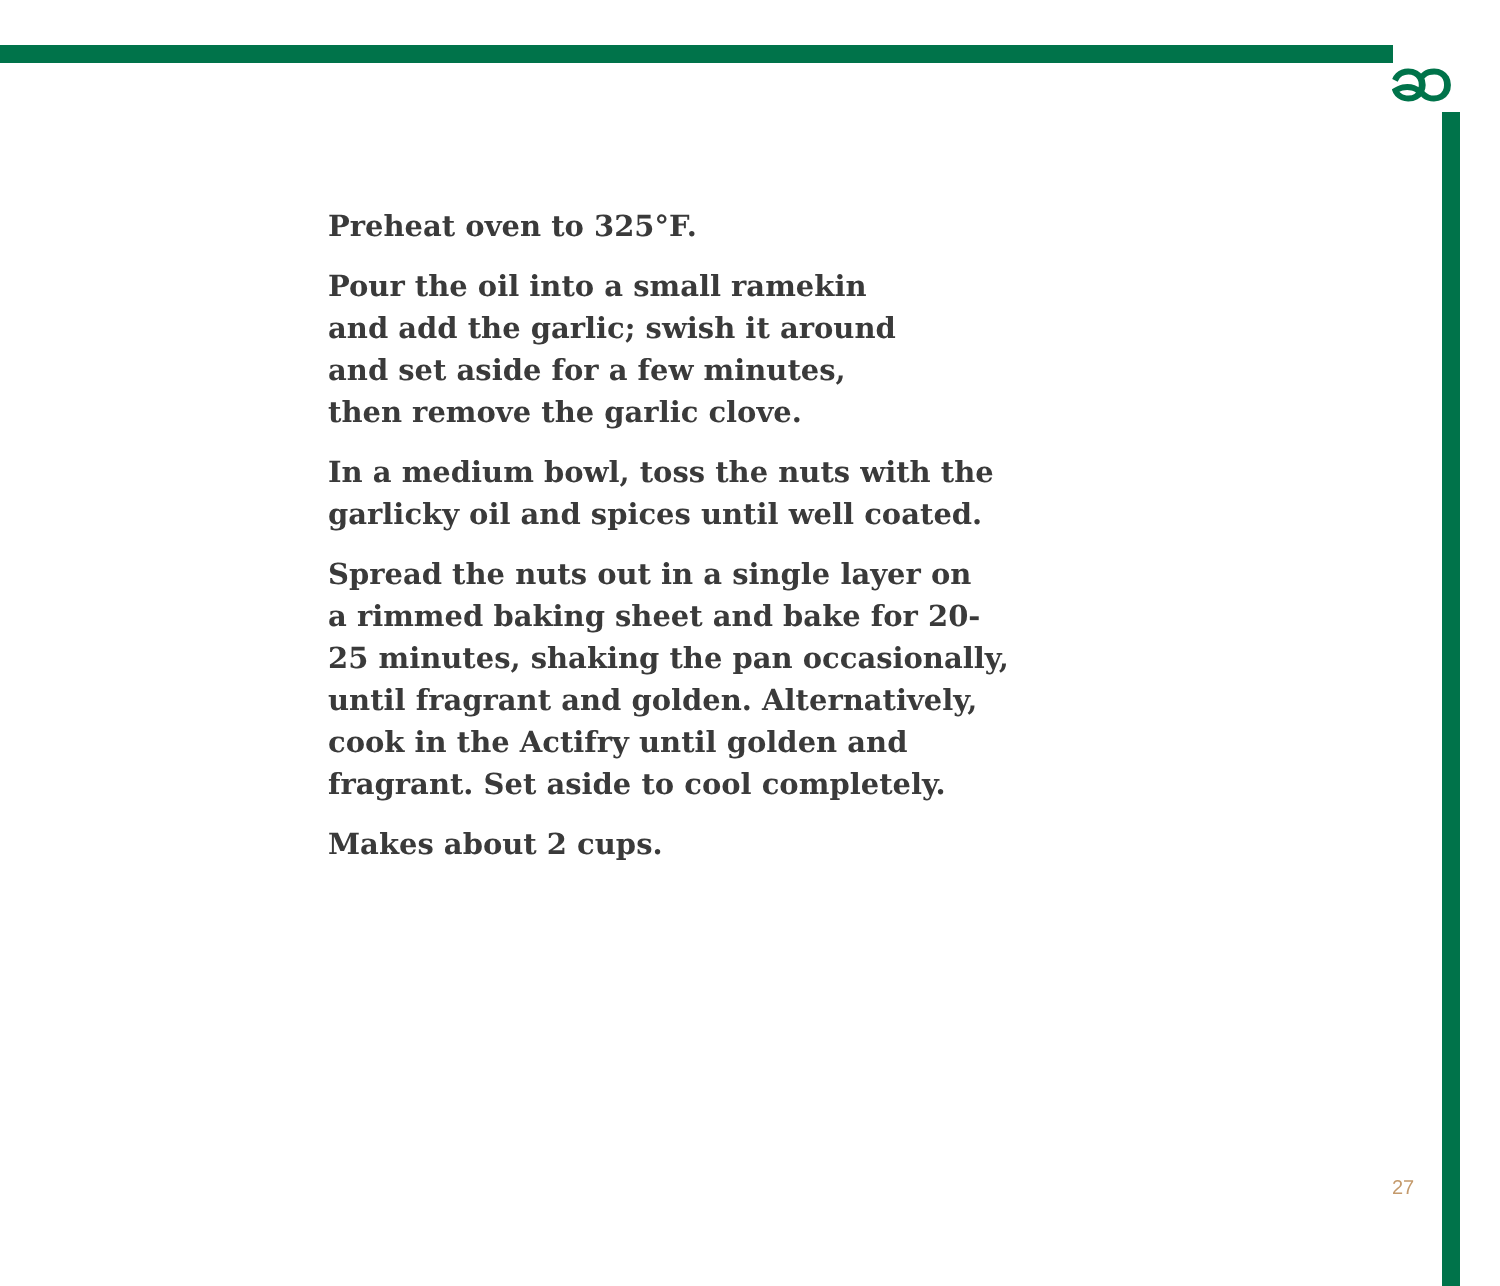ဆ
Preheat oven to 325°F.
Pour the oil into a small ramekin
and add the garlic; swish it around
and set aside for a few minutes,
then remove the garlic clove.
In a medium bowl, toss the nuts with the
garlicky oil and spices until well coated.
Spread the nuts out in a single layer on
a rimmed baking sheet and bake for 20-
25 minutes, shaking the pan occasionally,
until fragrant and golden. Alternatively,
cook in the Actifry until golden and
fragrant. Set aside to cool completely.
Makes about 2 cups.
27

> **Requirement**:
Only one stretch of the data above is needed. Restate it word for word, from the line containing "then remove the garlic clove." through the line containing "25 minutes, shaking", both ends included.

> **Answer to the problem**:
then remove the garlic clove.
In a medium bowl, toss the nuts with the
garlicky oil and spices until well coated.
Spread the nuts out in a single layer on
a rimmed baking sheet and bake for 20-
25 minutes, shaking the pan occasionally,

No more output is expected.